I laid face-up in the grass. It was a beautiful day, perfect for running. A few small clouds in the sky, a soft breeze whistling through the trees. Not too hot, not too chilly. I noticed all this as I stared up into the sky. It didn't make me feeling any better.
I felt like I had been knocked back down after struggling to bring myself up again. As if some higher power saw my wish to feel good, even "normal", as out of line, hubris. I felt broken.
Now, a week later, it hasn't gotten much better. I finished all the paths, 99% completion with only two scenes left (ironically, in Emi's path). During the week, I kept my knee in a brace, being careful to not put any weight on it when bent, as I found that leads to another dislocation. It settled wrong, swelled up, and the entire joint is stiff, feeling like cold rubber. We have no insurance, not enough money to justify a hospital visit for anything that isn't fatal. It's gone out about five times in one week.
But for the history. I have a condition where the trochlear groove on which the patella rests is much flatter than it should be, allowing dislocations and subluxations to occur much more frequently. Even with this condition, though, I had only experienced four, perhaps five dislocations in my entire life, usually months apart. Now it happens almost every other day, for apparently no reason, even through a full knee brace. Remember when I said I had a condition that I always had to keep in the back of my mind, like Hisao's arrhythmia? That was it. Whenever I'm sitting down, standing up, laying down, whenever I'm doing anything at all, my left knee is always there in the back of my mind. Every motion is made with my condition in mind. I went through six weeks of physical therapy, strengthening the joint muscles, but it proved unsuccessful, with a dislocation happening during the last week when my outstretched leg was tripped over.
Also, I have MDD, Major Depressive Disorder, for which I see a psychiatrist and therapist for regularly, as well as take medication for. An event like this obviously hits me much harder than it normally would.

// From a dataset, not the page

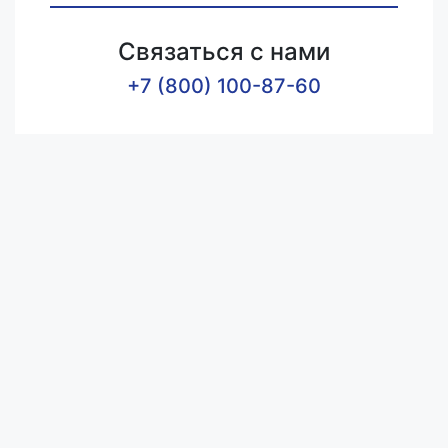
Связаться с нами
+7 (800) 100-87-60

I had been improving, taking control of my life, even making progress learning Japanese (I'm planning on teaching English in Japan through a government-sponsored exchange program). This really felt like being kicked down, losing all the progress I had made. I burrowed deeper into KS, making it the defining aspect of my life this past week. Every time I completed a path, I felt a sense of overwhelming emptiness, as if someone I was close to had just died. I've always been a very empathetic person, which often is to my disadvantage (you can't spell "empathetic" without "pathetic"). So I immediately started on a new path after finishing one.
Now here I sit at 99% completion, two missing scenes, and a wrapped swollen knee. I found two other eroges, Tsukihime and Fate/Stay Night, but they can't possibly hold a candle to KS, at least so far. The artwork, the dialogue, the shattering of misconceptions and stereotypes. For the past week, I have lived and breathed Katawa Shoujo. Rin's arc, the one I finished last, prompted me to try to express my infatuation through creative means, and so I spent the entirety of Monday sketching and inking drawings, studying KS track transcriptions, and writing poetry. I even spent half an hour in the college art gallery, studying each painting intently, searching for meaning in the watercolors and pastels.
Where the next day will lead, I have no clue. A wise man once said, "Sufficient for each day is its own badness." Am I really broken? Maybe. But one thing KS has shown me is that it's not the end. It's not what I am that defines me, but who.